>>>

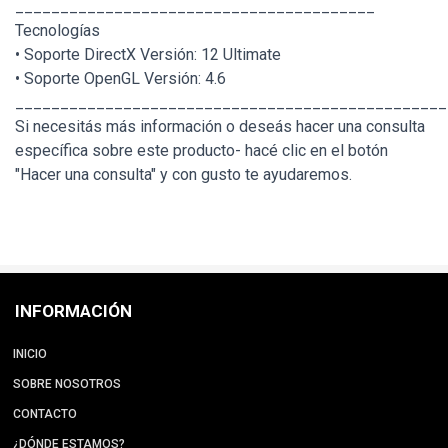
________________________________________
Tecnologías
• Soporte DirectX Versión: 12 Ultimate
• Soporte OpenGL Versión: 4.6
________________________________________________
Si necesitás más información o deseás hacer una consulta
específica sobre este producto- hacé clic en el botón
"Hacer una consulta" y con gusto te ayudaremos.
INFORMACIÓN
INICIO
SOBRE NOSOTROS
CONTACTO
¿DÓNDE ESTAMOS?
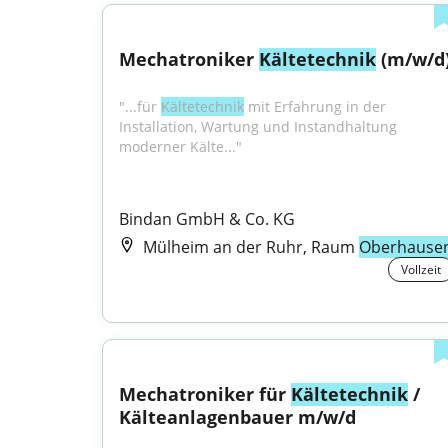
Mechatroniker 
Kältetechnik
 (m/w/d
"...für 
Kältetechnik
 mit Erfahrung in der 
Installation, Wartung und Instandhaltung 
moderner Kälte..."
Bindan GmbH & Co. KG
Mülheim an der Ruhr, Raum
Oberhause
Vollzeit
Mechatroniker für 
Kältetechnik
 / 
Kälteanlagenbauer m/w/d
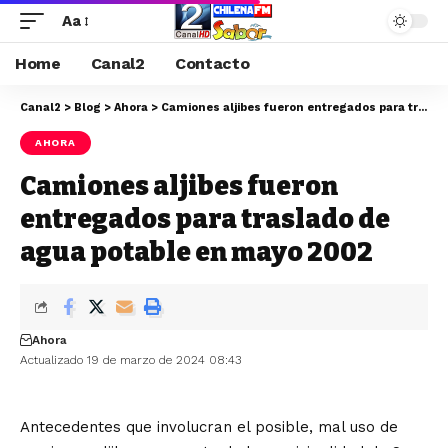
Aa
Home
Canal2
Contacto
Canal2
>
Blog
>
Ahora
>
Camiones aljibes fueron entregados para traslado de agua potable en mayo 2002
AHORA
Camiones aljibes fueron
entregados para traslado de
agua potable en mayo 2002
Ahora
Actualizado 19 de marzo de 2024 08:43
Antecedentes que involucran el posible, mal uso de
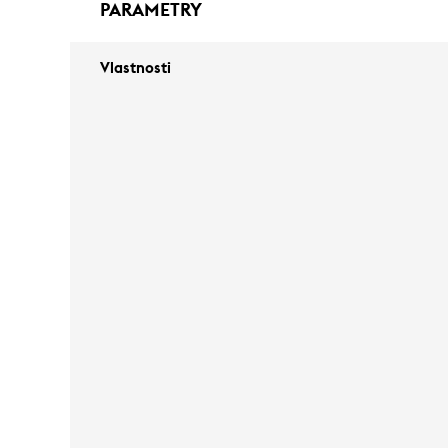
PARAMETRY
Vlastnosti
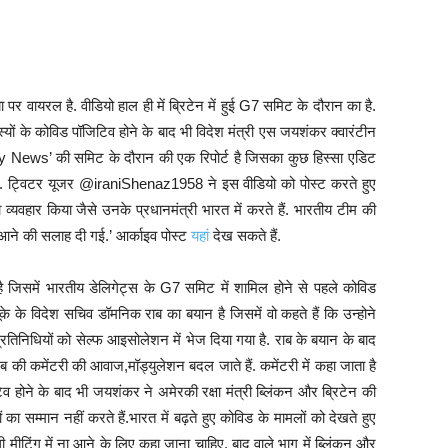
 वायरल है. वीडियो हाल ही में ब्रिटेन में हुई G7 समिट के दौरान का है.
यों के कोविड पॉजिटिव होने के बाद भी विदेश मंत्री एस जयशंकर क्वारंटीन
Sky News’ की समिट के दौरान की एक रिपोर्ट है जिसका कुछ हिस्सा एडिट
है. ट्विटर यूजर @iraniShenaz1958 ने इस वीडियो को पोस्ट करते हुए
ना व्यवहार किया जैसे उनके प्रधानमंत्री भारत में करते हैं. भारतीय टीम की
ा आने की सलाह दी गई.’ आर्काइव पोस्ट
यहां
देख सकते हैं.
ै जिसमें भारतीय डेलिगेट्स के G7 समिट में शामिल होने से पहले कोविड
यूके के विदेश सचिव डॉमनिक राब का बयान है जिसमें वो कहते हैं कि उन्होने
तिनिधियों को सेल्फ आइसोलेशन में भेज दिया गया है. राब के बयान के बाद
 की कमेंटरी की आवाज,मॉड्युलेशन बदल जाते हैं. कमेंटरी में कहा जाता है
व होने के बाद भी जयशंकर ने अमेरकी रक्षा मंत्री ब्लिंकन और ब्रिटेन की
 का सम्मान नहीं करते हैं.भारत में बढ़ते हुए कोविड के मामलों को देखते हुए
 मीटिंग में ना आने के लिए कहा जाना चाहिए. बाद वाले भाग में ब्लिंकन और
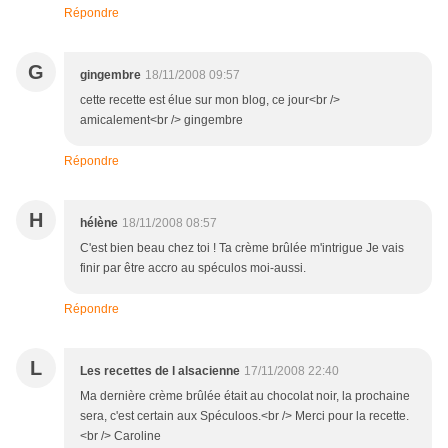
Répondre
G
gingembre
18/11/2008 09:57
cette recette est élue sur mon blog, ce jour<br />
amicalement<br /> gingembre
Répondre
H
hélène
18/11/2008 08:57
C'est bien beau chez toi ! Ta crème brûlée m'intrigue Je vais
finir par être accro au spéculos moi-aussi.
Répondre
L
Les recettes de l alsacienne
17/11/2008 22:40
Ma dernière crème brûlée était au chocolat noir, la prochaine
sera, c'est certain aux Spéculoos.<br /> Merci pour la recette.
<br /> Caroline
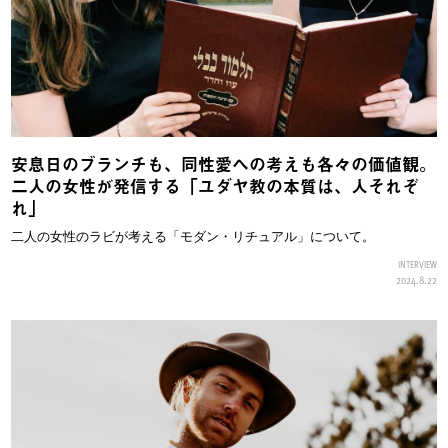
安息日のブランチも、同性愛への考えも各々の価値観。
二人の女性が発信する「ユダヤ教の本質は、人それぞ
れ」
二人の女性のラビが考える「モダン・リチュアル」について。
INTERVIEW
2024.8.22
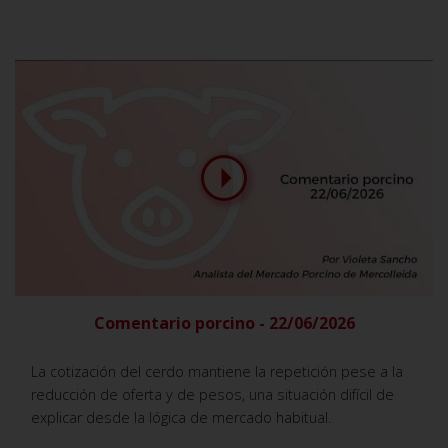
Comentario porcino - 22/06/2026
La cotización del cerdo mantiene la repetición pese a la
reducción de oferta y de pesos, una situación difícil de
explicar desde la lógica de mercado habitual.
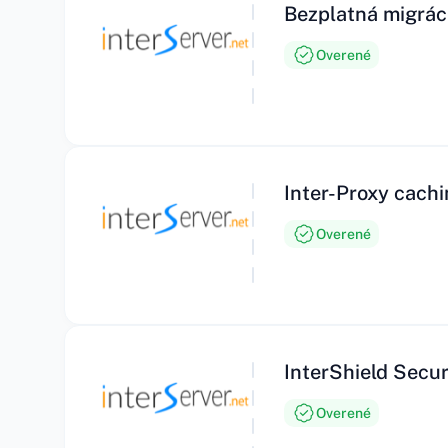
Bezplatná migráci
Overené
Inter-Proxy cach
Overené
InterShield Secu
Overené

<<<

● **TASK ITEM**
Leave every image out, and retype the material exactly.

● **RESPONSE TO THIS EXERCISE**
________________________________________
Tecnologías
• Soporte DirectX Versión: 12 Ultimate
• Soporte OpenGL Versión: 4.6
________________________________________________
Si necesitás más información o deseás hacer una consulta
específica sobre este producto- hacé clic en el botón
"Hacer una consulta" y con gusto te ayudaremos.
INFORMACIÓN
INICIO
SOBRE NOSOTROS
CONTACTO
¿DÓNDE ESTAMOS?
Mechatroniker 
Kältetechnik
 (m/w/d
"...für 
Kältetechnik
 mit Erfahrung in der 
Installation, Wartung und Instandhaltung 
moderner Kälte..."
Bindan GmbH & Co. KG
Mülheim an der Ruhr, Raum
Oberhause
Vollzeit
Mechatroniker für 
Kältetechnik
 / 
Kälteanlagenbauer m/w/d
Aa
Home
Canal2
Contacto
Canal2
>
Blog
>
Ahora
>
Camiones aljibes fueron entregados para traslado de agua potable en mayo 2002
AHORA
Camiones aljibes fueron
entregados para traslado de
agua potable en mayo 2002
Ahora
Actualizado 19 de marzo de 2024 08:43
Antecedentes que involucran el posible, mal uso de
PARAMETRY
Vlastnosti
 वायरल है. वीडियो हाल ही में ब्रिटेन में हुई G7 समिट के दौरान का है.
यों के कोविड पॉजिटिव होने के बाद भी विदेश मंत्री एस जयशंकर क्वारंटीन
Sky News’ की समिट के दौरान की एक रिपोर्ट है जिसका कुछ हिस्सा एडिट
है. ट्विटर यूजर @iraniShenaz1958 ने इस वीडियो को पोस्ट करते हुए
ना व्यवहार किया जैसे उनके प्रधानमंत्री भारत में करते हैं. भारतीय टीम की
ा आने की सलाह दी गई.’ आर्काइव पोस्ट
यहां
देख सकते हैं.
ै जिसमें भारतीय डेलिगेट्स के G7 समिट में शामिल होने से पहले कोविड
यूके के विदेश सचिव डॉमनिक राब का बयान है जिसमें वो कहते हैं कि उन्होने
तिनिधियों को सेल्फ आइसोलेशन में भेज दिया गया है. राब के बयान के बाद
 की कमेंटरी की आवाज,मॉड्युलेशन बदल जाते हैं. कमेंटरी में कहा जाता है
व होने के बाद भी जयशंकर ने अमेरकी रक्षा मंत्री ब्लिंकन और ब्रिटेन की
 का सम्मान नहीं करते हैं.भारत में बढ़ते हुए कोविड के मामलों को देखते हुए
 मीटिंग में ना आने के लिए कहा जाना चाहिए. बाद वाले भाग में ब्लिंकन और
Répondre
G
gingembre
18/11/2008 09:57
cette recette est élue sur mon blog, ce jour<br />
amicalement<br /> gingembre
Répondre
H
hélène
18/11/2008 08:57
C'est bien beau chez toi ! Ta crème brûlée m'intrigue Je vais
finir par être accro au spéculos moi-aussi.
Répondre
L
Les recettes de l alsacienne
17/11/2008 22:40
Ma dernière crème brûlée était au chocolat noir, la prochaine
sera, c'est certain aux Spéculoos.<br /> Merci pour la recette.
<br /> Caroline
安息日のブランチも、同性愛への考えも各々の価値観。
二人の女性が発信する「ユダヤ教の本質は、人それぞ
れ」
二人の女性のラビが考える「モダン・リチュアル」について。
INTERVIEW
2024.8.22
Comentario porcino - 22/06/2026
La cotización del cerdo mantiene la repetición pese a la
reducción de oferta y de pesos, una situación difícil de
explicar desde la lógica de mercado habitual.
Bezplatná migráci
Overené
Inter-Proxy cach
Overené
InterShield Secu
Overené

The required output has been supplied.